CHARLESTON, W.Va. -- The ranking Democrat on a House committee that oversees workplace safety said Wednesday he's concerned Alpha Natural Resources may be continuing some of Massey Energy's dangerous practices.
Rep. George Miller, D-Calif., noted that Alpha has continued to employ numerous Massey officials who refused to cooperate with the investigation of the April 2010 Upper Big Branch Mine Disaster. Miller also noted that Alpha has decided to fight federal regulators over tough enforcement action at several mines it bought from Massey.
In a House floor speech, Miller focused on the findings of last week's United Mine Workers report on the disaster, outlining routine safety violations, intimidation of workers, and interference with government inspections by Massey.

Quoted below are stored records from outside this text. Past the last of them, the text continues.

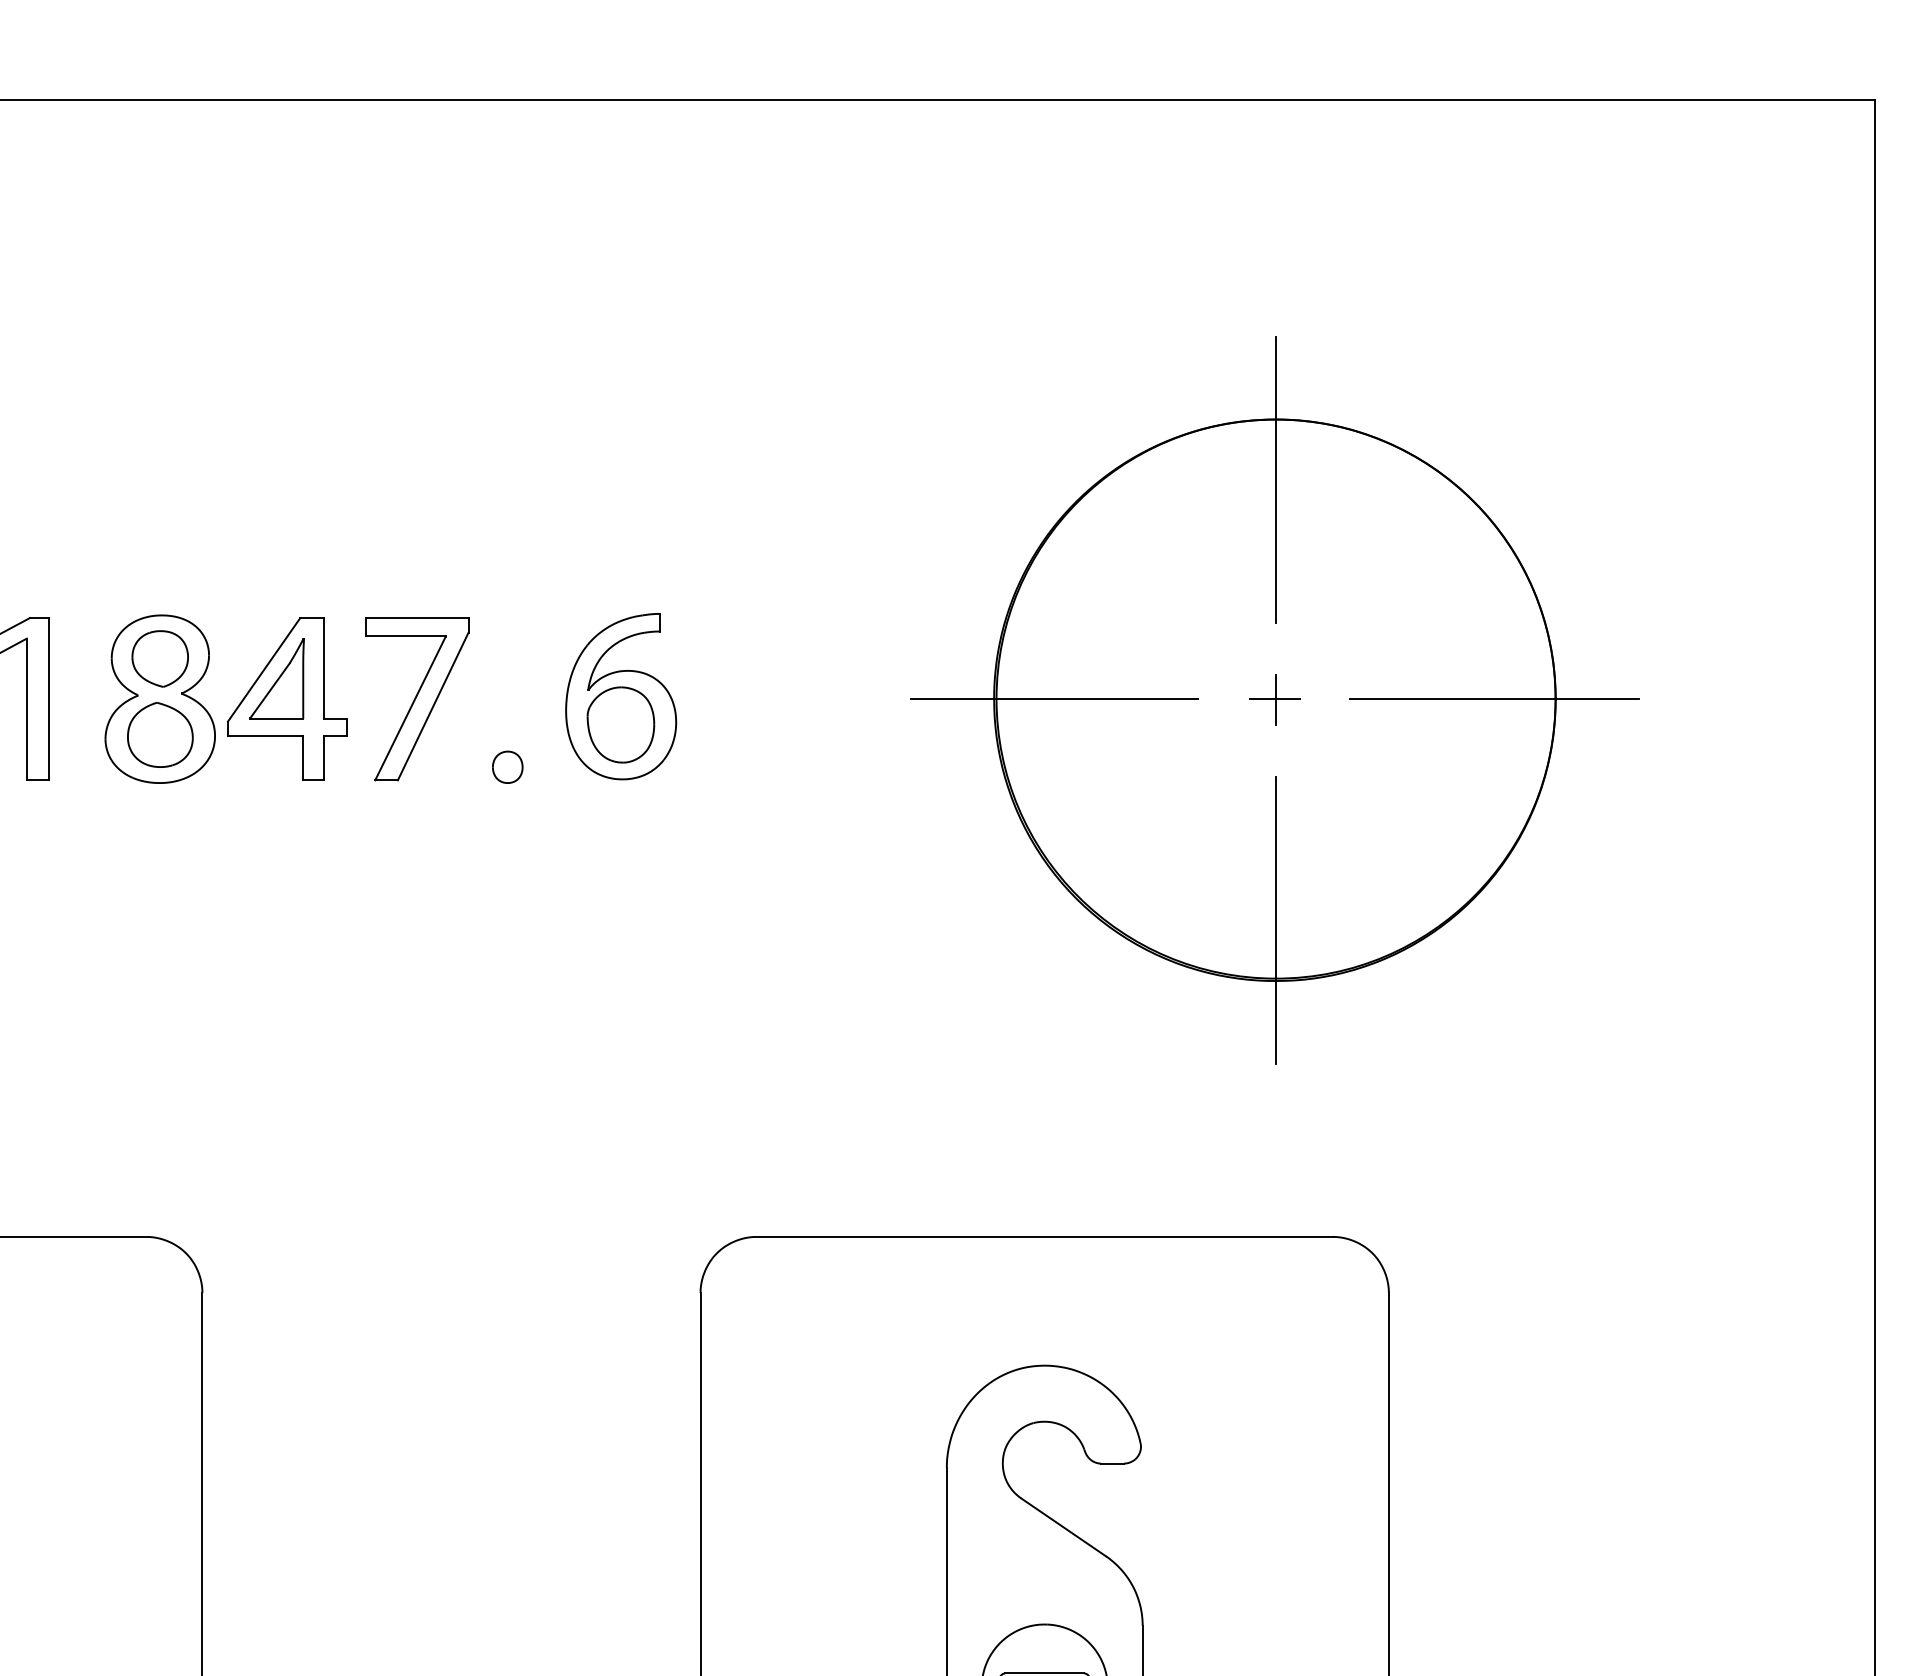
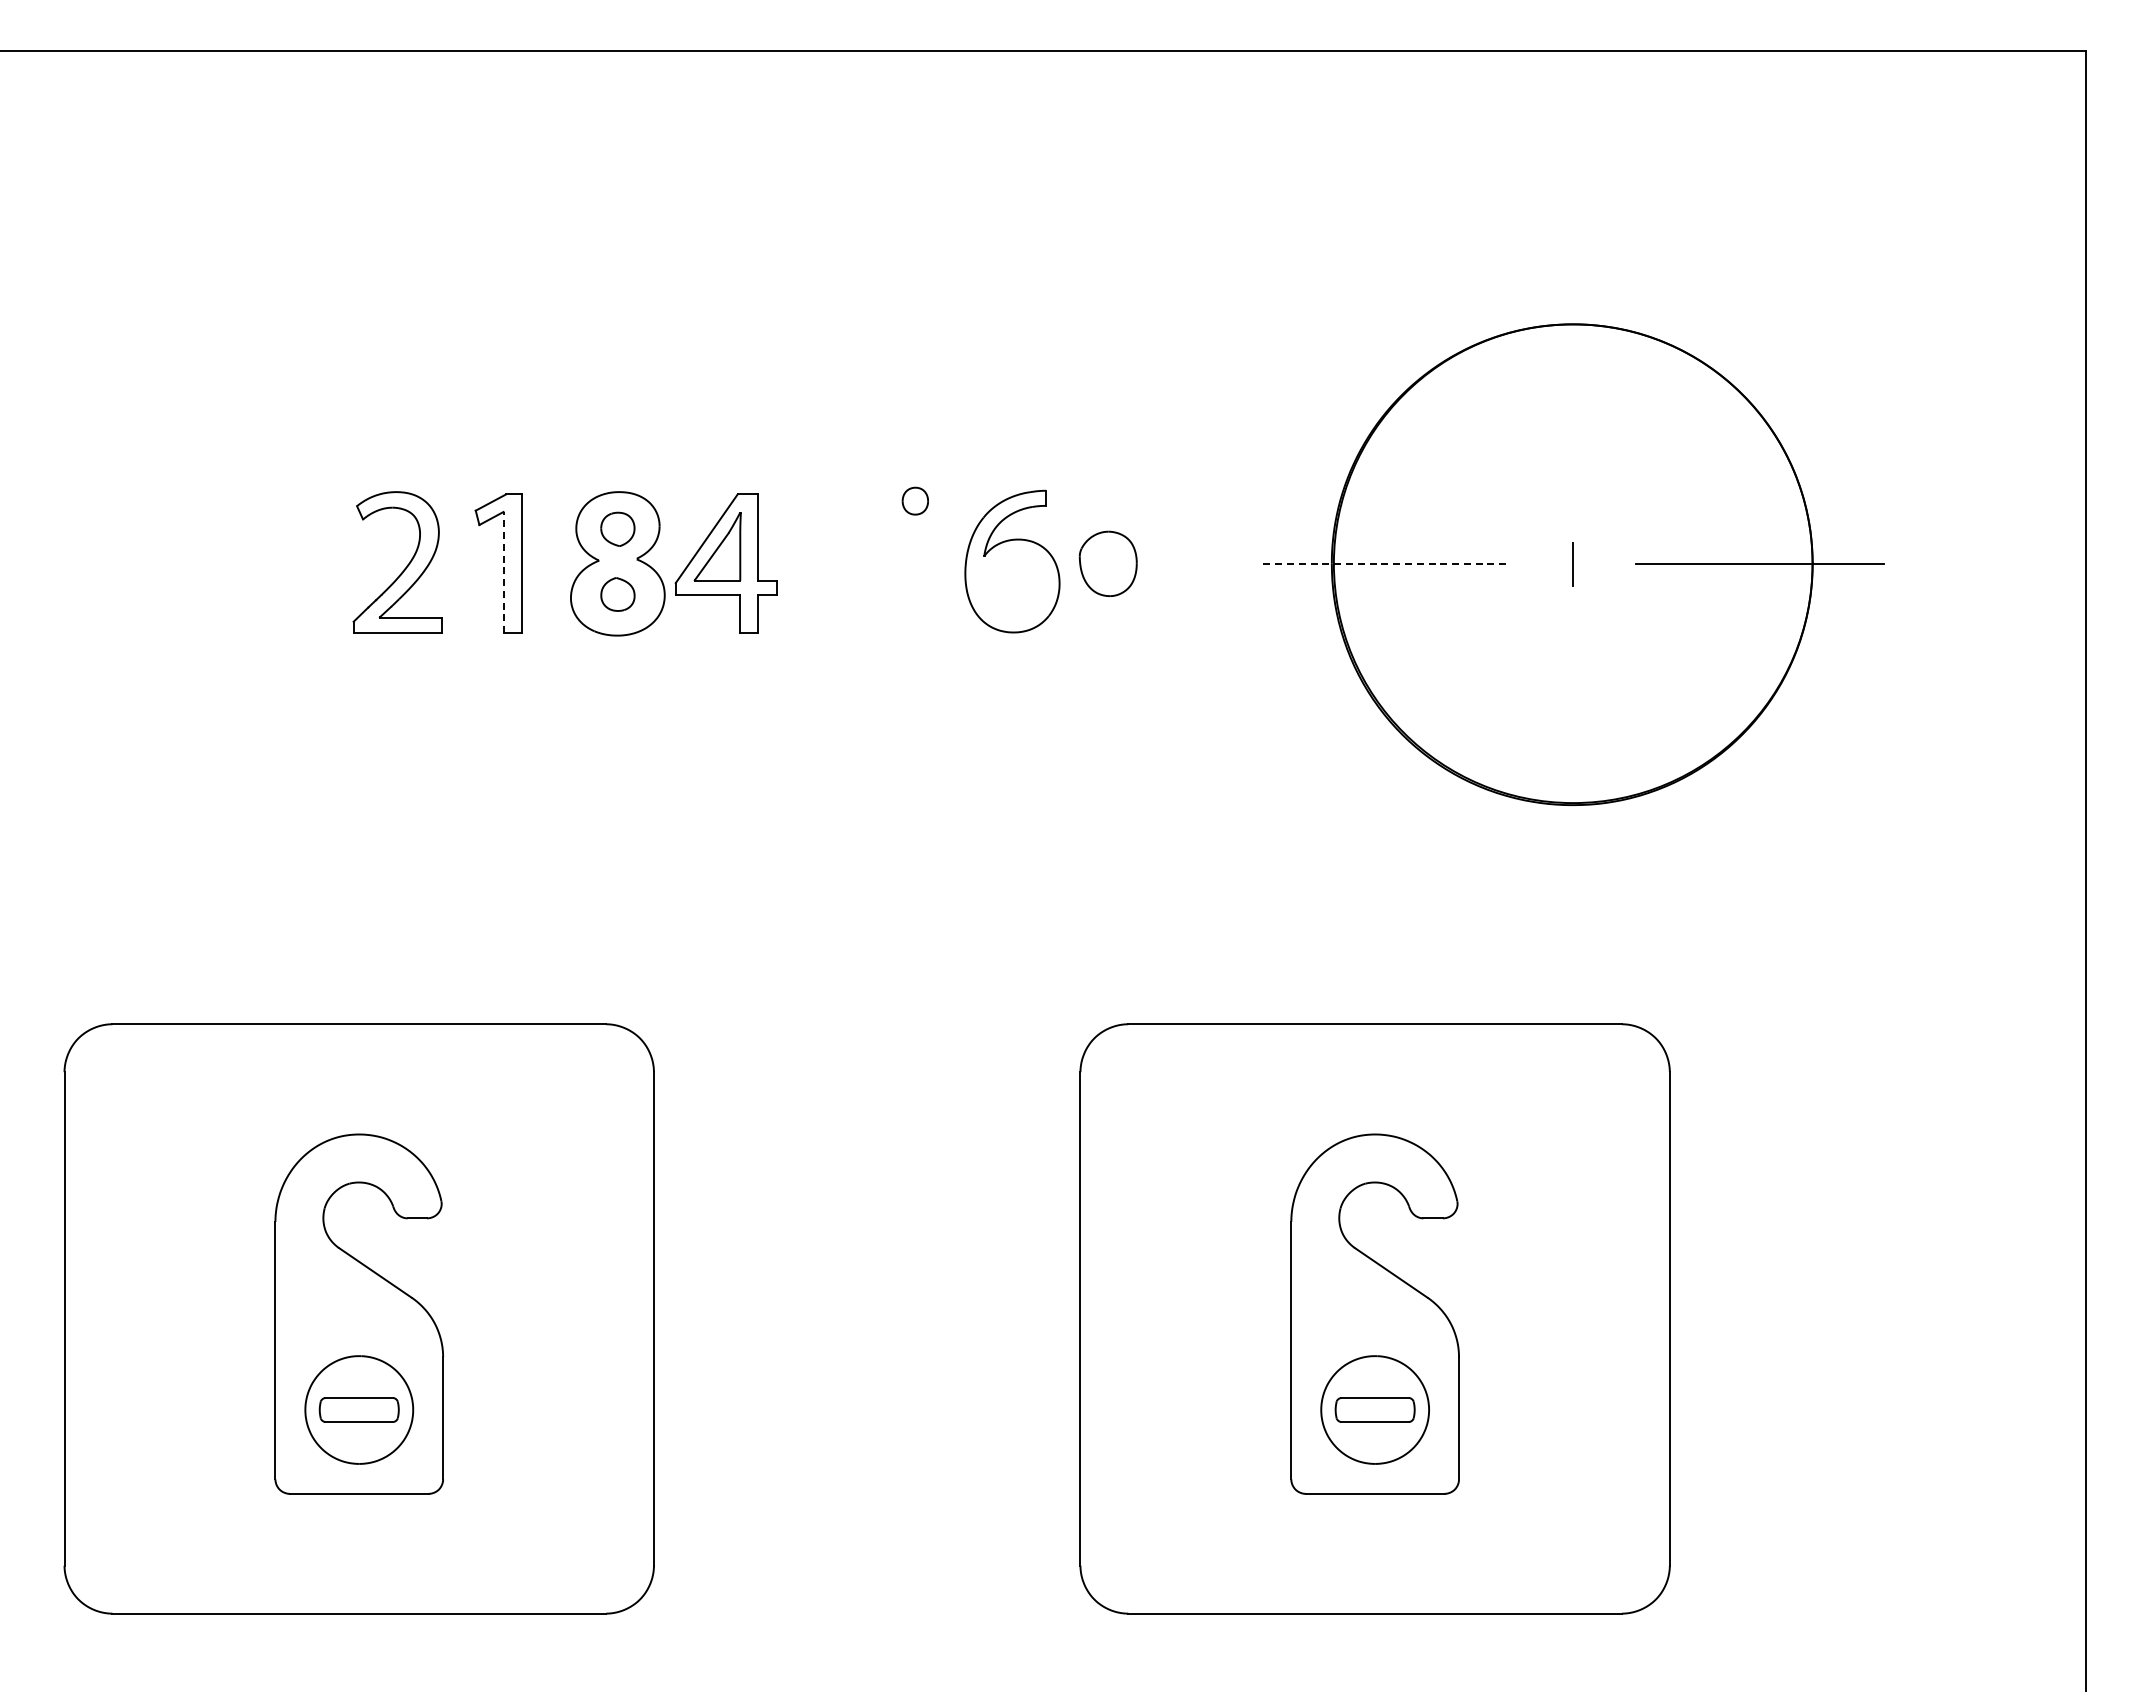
line: (1276, 479) -> (1573, 375), removed
part: (159, 659) -> (617, 529), size x0.7
part: (416, 698) -> (837, 563), removed
line: (1054, 698) -> (1383, 563), solid -> dashed
line: (1274, 698) -> (1571, 563), removed
line: (26, 709) -> (503, 572), solid -> dashed
part: (620, 724) -> (1107, 563), moved
part: (159, 735) -> (617, 594), size x0.6
part: (506, 766) -> (914, 500), moved
line: (1276, 920) -> (1573, 753), removed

"I have been personally assured that these corrupt practices won't reappear with the new owners," Miller said. "However, there are some troubling contradictions that merit a careful watch."
Miller noted that Congress has not passed his Robert C. Byrd Mine Safety Protection Act to, among other things, increase criminal penalties and make it easier to hold corporate officials responsible for safety violations.
"It is clear the Massey Energy management actively disregarded their workers' health and safety," Miller said. "Unfortunately, the knowing violation of a mandatory health and safety standard is only a misdemeanor, no matter how many miners are killed.
"This kind of conduct needs to be made a felony, but efforts to increase sanctions have been stifled by the mining industry's lobby," Miller said. "Instead of being held accountable for decisions that caused 29 deaths, Massey Energy executives got a massive $195 million payout when they sold off their company."
Miller said, "If you wonder why people are talking about the 1 percent and the 99 percent, the 99 percent in the mine had their lives put in danger every day.